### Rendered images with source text
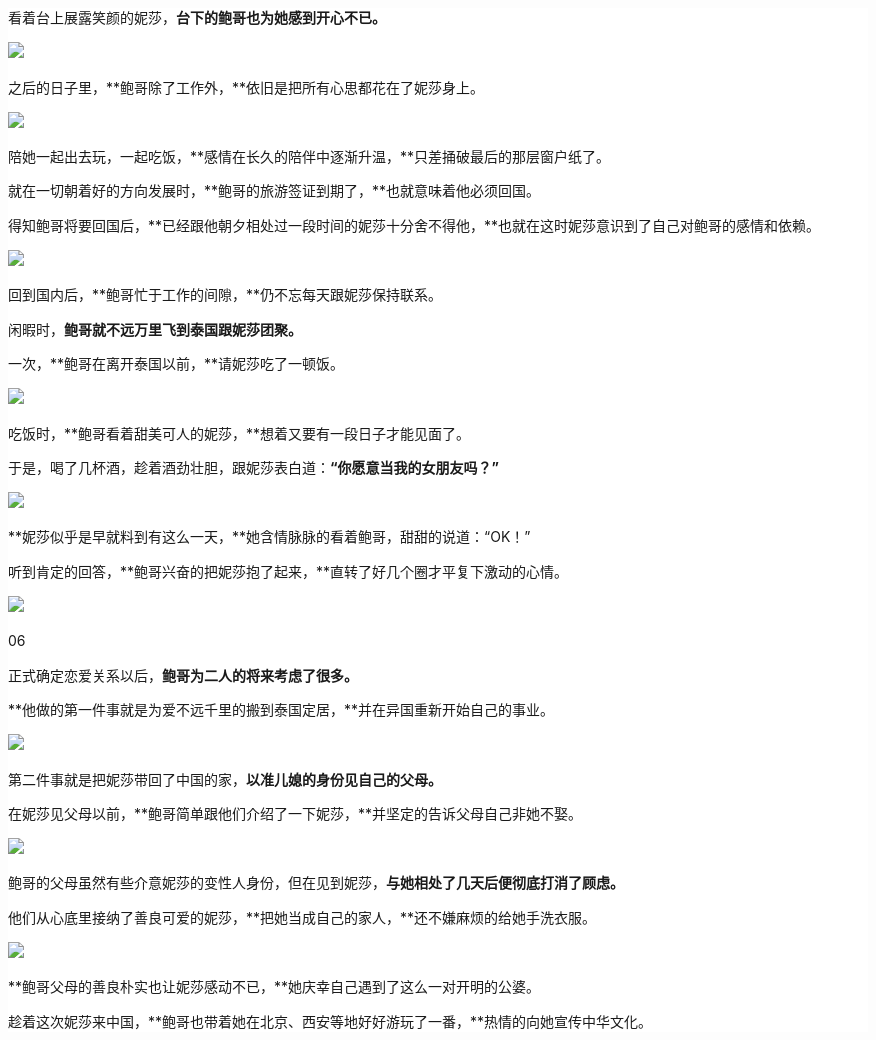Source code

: 看着台上展露笑颜的妮莎，**台下的鲍哥也为她感到开心不已。**

![](https://assets.zhayieye.com/news/data/article/2022_08_03/2f956d118166a2d6fcac412c54db4ad7.jpg?x-oss-process=image/resize,w_650,m_lfit)

之后的日子里，**鲍哥除了工作外，**依旧是把所有心思都花在了妮莎身上。

![](https://assets.zhayieye.com/news/data/article/2022_08_03/1b853ffe46234a89706ae4f8c26eecc1.jpg?x-oss-process=image/resize,w_650,m_lfit)

陪她一起出去玩，一起吃饭，**感情在长久的陪伴中逐渐升温，**只差捅破最后的那层窗户纸了。

就在一切朝着好的方向发展时，**鲍哥的旅游签证到期了，**也就意味着他必须回国。

得知鲍哥将要回国后，**已经跟他朝夕相处过一段时间的妮莎十分舍不得他，**也就在这时妮莎意识到了自己对鲍哥的感情和依赖。

![](https://assets.zhayieye.com/news/data/article/2022_08_03/666fa56c203e6124171ad3626602dd14.gif?x-oss-process=image/resize,w_650,m_lfit)

回到国内后，**鲍哥忙于工作的间隙，**仍不忘每天跟妮莎保持联系。

闲暇时，**鲍哥就不远万里飞到泰国跟妮莎团聚。**

一次，**鲍哥在离开泰国以前，**请妮莎吃了一顿饭。

![](https://assets.zhayieye.com/news/data/article/2022_08_03/e1afe345e3da16e4fed889cc44e0f594.jpg?x-oss-process=image/resize,w_650,m_lfit)

吃饭时，**鲍哥看着甜美可人的妮莎，**想着又要有一段日子才能见面了。

于是，喝了几杯酒，趁着酒劲壮胆，跟妮莎表白道：**“你愿意当我的女朋友吗？”**

![](https://assets.zhayieye.com/news/data/article/2022_08_03/a7fe288e585805c12c4a217b1f1291b4.jpg?x-oss-process=image/resize,w_650,m_lfit)

**妮莎似乎是早就料到有这么一天，**她含情脉脉的看着鲍哥，甜甜的说道：“OK！”

听到肯定的回答，**鲍哥兴奋的把妮莎抱了起来，**直转了好几个圈才平复下激动的心情。

![](https://assets.zhayieye.com/news/data/article/2022_08_03/c4bf6ea9412c484eb77f5ea931e66015.gif?x-oss-process=image/resize,w_650,m_lfit)

06

正式确定恋爱关系以后，**鲍哥为二人的将来考虑了很多。**

**他做的第一件事就是为爱不远千里的搬到泰国定居，**并在异国重新开始自己的事业。

![](https://assets.zhayieye.com/news/data/article/2022_08_03/5a8a17fbc9e23f489a197ea79eae0927.jpg?x-oss-process=image/resize,w_650,m_lfit)

第二件事就是把妮莎带回了中国的家，**以准儿媳的身份见自己的父母。**

在妮莎见父母以前，**鲍哥简单跟他们介绍了一下妮莎，**并坚定的告诉父母自己非她不娶。

![](https://assets.zhayieye.com/news/data/article/2022_08_03/65387b33aec26e4d05f18b5d6e35e8ed.gif?x-oss-process=image/resize,w_650,m_lfit)

鲍哥的父母虽然有些介意妮莎的变性人身份，但在见到妮莎，**与她相处了几天后便彻底打消了顾虑。**

他们从心底里接纳了善良可爱的妮莎，**把她当成自己的家人，**还不嫌麻烦的给她手洗衣服。

![](https://assets.zhayieye.com/news/data/article/2022_08_03/36ca3ea1b512236b0c4c4b255a4ce118.jpg?x-oss-process=image/resize,w_650,m_lfit)

**鲍哥父母的善良朴实也让妮莎感动不已，**她庆幸自己遇到了这么一对开明的公婆。

趁着这次妮莎来中国，**鲍哥也带着她在北京、西安等地好好游玩了一番，**热情的向她宣传中华文化。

### Exercise
Copy out the data above exactly, except the pictures.

### Exercise result
Source code

: 看着台上展露笑颜的妮莎，**台下的鲍哥也为她感到开心不已。**

![](https://assets.zhayieye.com/news/data/article/2022_08_03/2f956d118166a2d6fcac412c54db4ad7.jpg?x-oss-process=image/resize,w_650,m_lfit)

之后的日子里，**鲍哥除了工作外，**依旧是把所有心思都花在了妮莎身上。

![](https://assets.zhayieye.com/news/data/article/2022_08_03/1b853ffe46234a89706ae4f8c26eecc1.jpg?x-oss-process=image/resize,w_650,m_lfit)

陪她一起出去玩，一起吃饭，**感情在长久的陪伴中逐渐升温，**只差捅破最后的那层窗户纸了。

就在一切朝着好的方向发展时，**鲍哥的旅游签证到期了，**也就意味着他必须回国。

得知鲍哥将要回国后，**已经跟他朝夕相处过一段时间的妮莎十分舍不得他，**也就在这时妮莎意识到了自己对鲍哥的感情和依赖。

![](https://assets.zhayieye.com/news/data/article/2022_08_03/666fa56c203e6124171ad3626602dd14.gif?x-oss-process=image/resize,w_650,m_lfit)

回到国内后，**鲍哥忙于工作的间隙，**仍不忘每天跟妮莎保持联系。

闲暇时，**鲍哥就不远万里飞到泰国跟妮莎团聚。**

一次，**鲍哥在离开泰国以前，**请妮莎吃了一顿饭。

![](https://assets.zhayieye.com/news/data/article/2022_08_03/e1afe345e3da16e4fed889cc44e0f594.jpg?x-oss-process=image/resize,w_650,m_lfit)

吃饭时，**鲍哥看着甜美可人的妮莎，**想着又要有一段日子才能见面了。

于是，喝了几杯酒，趁着酒劲壮胆，跟妮莎表白道：**“你愿意当我的女朋友吗？”**

![](https://assets.zhayieye.com/news/data/article/2022_08_03/a7fe288e585805c12c4a217b1f1291b4.jpg?x-oss-process=image/resize,w_650,m_lfit)

**妮莎似乎是早就料到有这么一天，**她含情脉脉的看着鲍哥，甜甜的说道：“OK！”

听到肯定的回答，**鲍哥兴奋的把妮莎抱了起来，**直转了好几个圈才平复下激动的心情。

![](https://assets.zhayieye.com/news/data/article/2022_08_03/c4bf6ea9412c484eb77f5ea931e66015.gif?x-oss-process=image/resize,w_650,m_lfit)

06

正式确定恋爱关系以后，**鲍哥为二人的将来考虑了很多。**

**他做的第一件事就是为爱不远千里的搬到泰国定居，**并在异国重新开始自己的事业。

![](https://assets.zhayieye.com/news/data/article/2022_08_03/5a8a17fbc9e23f489a197ea79eae0927.jpg?x-oss-process=image/resize,w_650,m_lfit)

第二件事就是把妮莎带回了中国的家，**以准儿媳的身份见自己的父母。**

在妮莎见父母以前，**鲍哥简单跟他们介绍了一下妮莎，**并坚定的告诉父母自己非她不娶。

![](https://assets.zhayieye.com/news/data/article/2022_08_03/65387b33aec26e4d05f18b5d6e35e8ed.gif?x-oss-process=image/resize,w_650,m_lfit)

鲍哥的父母虽然有些介意妮莎的变性人身份，但在见到妮莎，**与她相处了几天后便彻底打消了顾虑。**

他们从心底里接纳了善良可爱的妮莎，**把她当成自己的家人，**还不嫌麻烦的给她手洗衣服。

![](https://assets.zhayieye.com/news/data/article/2022_08_03/36ca3ea1b512236b0c4c4b255a4ce118.jpg?x-oss-process=image/resize,w_650,m_lfit)

**鲍哥父母的善良朴实也让妮莎感动不已，**她庆幸自己遇到了这么一对开明的公婆。

趁着这次妮莎来中国，**鲍哥也带着她在北京、西安等地好好游玩了一番，**热情的向她宣传中华文化。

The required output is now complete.